Tuesday 12 July 2011

We think the ladies protest too much . . .


As we drove one of our many practice Ferraris home from ND Central this evening across the high moorland and forest covered hills of rural Northernshire we were listening to the bleatings of a poor Northernshire citizen an alleged victim of the current cause celebre in the UK the phone hackings by the Press of certain peoples’ private data.

In medicine we would call this a breach of confidentiality which is a serious charge against a doctor and yet the loudest of the little bleaters was not one of the numerous maturing lambs we drove past on our way home but one of the biggest advocates of weapons of mass disclosure in our history none other than Gordon Brown something MP, sometime unelected Prime Minister and “saviour” of the World from the destruction of his own making.

On the Radio 4 news programme this evening he said as follows and if there are any factual typographical errors in this transcription it is because we are not audio/touch typists (our press officers had gone to get a late appointment but they were delayed due to leaves on the line):

“. . . if I with all the protection and all the defenses and all of the security that a chancellor of the exchequer or a Prime minister, am is so vulnerable to unscrupulous tactics, to unlawful tactics methods that have been used in the way we have found, what about the ordinary citizen?"

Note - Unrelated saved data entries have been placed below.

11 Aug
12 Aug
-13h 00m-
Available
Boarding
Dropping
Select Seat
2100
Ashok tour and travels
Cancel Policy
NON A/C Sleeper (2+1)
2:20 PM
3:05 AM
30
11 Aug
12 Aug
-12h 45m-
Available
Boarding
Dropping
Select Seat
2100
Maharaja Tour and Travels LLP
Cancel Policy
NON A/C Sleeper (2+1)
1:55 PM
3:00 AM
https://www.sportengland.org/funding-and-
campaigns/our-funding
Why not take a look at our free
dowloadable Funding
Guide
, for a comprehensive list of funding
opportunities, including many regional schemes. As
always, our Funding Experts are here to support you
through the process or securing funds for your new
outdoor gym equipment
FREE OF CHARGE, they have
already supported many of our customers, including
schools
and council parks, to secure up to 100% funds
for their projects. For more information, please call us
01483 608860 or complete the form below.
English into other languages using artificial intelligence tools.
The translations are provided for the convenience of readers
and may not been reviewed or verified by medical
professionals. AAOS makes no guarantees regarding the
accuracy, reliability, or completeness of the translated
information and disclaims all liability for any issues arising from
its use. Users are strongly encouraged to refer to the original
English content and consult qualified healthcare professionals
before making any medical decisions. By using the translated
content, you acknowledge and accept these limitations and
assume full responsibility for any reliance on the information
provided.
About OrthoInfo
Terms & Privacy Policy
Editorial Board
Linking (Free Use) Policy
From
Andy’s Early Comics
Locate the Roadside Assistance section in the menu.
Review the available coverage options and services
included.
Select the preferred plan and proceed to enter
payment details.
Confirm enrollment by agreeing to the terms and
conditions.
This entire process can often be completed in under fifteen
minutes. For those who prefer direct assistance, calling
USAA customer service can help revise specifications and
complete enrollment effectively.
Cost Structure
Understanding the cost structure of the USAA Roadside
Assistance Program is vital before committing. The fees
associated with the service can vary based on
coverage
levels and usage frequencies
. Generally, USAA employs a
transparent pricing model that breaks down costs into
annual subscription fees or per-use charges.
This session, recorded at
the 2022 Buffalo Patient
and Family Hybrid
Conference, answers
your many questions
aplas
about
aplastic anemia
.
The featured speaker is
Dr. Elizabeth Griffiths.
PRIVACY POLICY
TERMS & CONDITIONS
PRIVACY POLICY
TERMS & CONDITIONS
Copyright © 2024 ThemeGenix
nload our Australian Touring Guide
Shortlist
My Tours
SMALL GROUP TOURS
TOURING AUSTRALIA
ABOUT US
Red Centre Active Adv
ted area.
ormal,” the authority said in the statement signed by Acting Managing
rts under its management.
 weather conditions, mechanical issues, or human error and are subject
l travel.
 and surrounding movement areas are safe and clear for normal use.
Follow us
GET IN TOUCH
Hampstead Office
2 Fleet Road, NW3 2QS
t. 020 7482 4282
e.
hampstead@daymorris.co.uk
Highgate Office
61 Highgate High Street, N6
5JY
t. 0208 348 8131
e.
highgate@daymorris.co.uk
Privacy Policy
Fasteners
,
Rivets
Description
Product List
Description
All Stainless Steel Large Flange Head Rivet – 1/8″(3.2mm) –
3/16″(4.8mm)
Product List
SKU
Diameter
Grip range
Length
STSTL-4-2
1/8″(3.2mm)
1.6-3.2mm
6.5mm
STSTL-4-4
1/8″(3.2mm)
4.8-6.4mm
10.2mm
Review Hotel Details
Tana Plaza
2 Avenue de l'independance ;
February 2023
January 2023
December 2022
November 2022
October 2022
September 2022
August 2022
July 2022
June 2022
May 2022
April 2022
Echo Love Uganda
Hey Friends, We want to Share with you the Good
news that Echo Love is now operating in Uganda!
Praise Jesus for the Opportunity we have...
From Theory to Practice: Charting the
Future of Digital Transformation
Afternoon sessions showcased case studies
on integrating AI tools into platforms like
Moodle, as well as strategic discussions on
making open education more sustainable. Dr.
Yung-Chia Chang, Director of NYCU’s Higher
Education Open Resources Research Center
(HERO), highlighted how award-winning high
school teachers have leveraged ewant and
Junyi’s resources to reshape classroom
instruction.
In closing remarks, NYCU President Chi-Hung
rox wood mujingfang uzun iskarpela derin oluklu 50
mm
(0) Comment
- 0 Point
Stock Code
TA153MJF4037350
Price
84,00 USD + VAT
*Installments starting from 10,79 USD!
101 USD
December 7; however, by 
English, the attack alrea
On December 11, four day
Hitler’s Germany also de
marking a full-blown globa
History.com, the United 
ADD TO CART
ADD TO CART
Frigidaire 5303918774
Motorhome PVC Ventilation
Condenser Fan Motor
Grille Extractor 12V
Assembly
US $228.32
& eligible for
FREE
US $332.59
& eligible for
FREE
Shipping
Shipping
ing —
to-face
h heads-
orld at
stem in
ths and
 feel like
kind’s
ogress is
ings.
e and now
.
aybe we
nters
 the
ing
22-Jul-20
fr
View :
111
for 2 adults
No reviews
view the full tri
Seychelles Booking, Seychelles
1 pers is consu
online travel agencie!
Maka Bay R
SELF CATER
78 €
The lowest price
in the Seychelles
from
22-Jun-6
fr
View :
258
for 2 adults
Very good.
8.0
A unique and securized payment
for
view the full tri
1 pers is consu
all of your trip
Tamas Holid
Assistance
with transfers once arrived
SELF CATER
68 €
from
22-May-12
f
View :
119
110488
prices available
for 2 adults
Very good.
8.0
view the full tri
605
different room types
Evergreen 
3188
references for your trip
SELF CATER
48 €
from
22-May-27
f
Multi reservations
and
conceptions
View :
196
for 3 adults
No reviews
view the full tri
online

Yes what about the ordinary citizen Mr Brown? It is reckoned that perhaps 4000 peoples’ mobile phones in a population of 60 million have been hacked but you were, in your ignorance and while in power, more than happy to rush through a process to allow 60 million UK residents’ personal medical records to be uploaded without their active consent on to an inherently insecure government sponsored database with at least a million plus users?

Try doing something you have never done in your life called thinking. Which network is most likely to be hacked? Which network has the most holes?

If you are outraged by the disclosure of your family’s records to a select few journalists via dubious means how do you think an “ordinary citizen” will feel when their medical records are hacked for £ 20 of smack to a receptionist dismissed for drug misuse whose smartcard has not been cancelled? That is how easy it is to hack the Summary Care Record.

That is your creation, it is flawed and useless and if you feel that the disclosure of your childrens’ medical records is a problem then perhaps you ought to start thinking instead of bleating with your political colleagues like a Northernshire lamb.

Praise be to the Party for all of their leaders’ concerns about the confidentiality of the privileged. It would seem that they are all biting the hand that feeds them but what will happen when the hand slaps back?

More importantly when will they finally realise the inherent dangers of centralization of patient’s confidential medical information?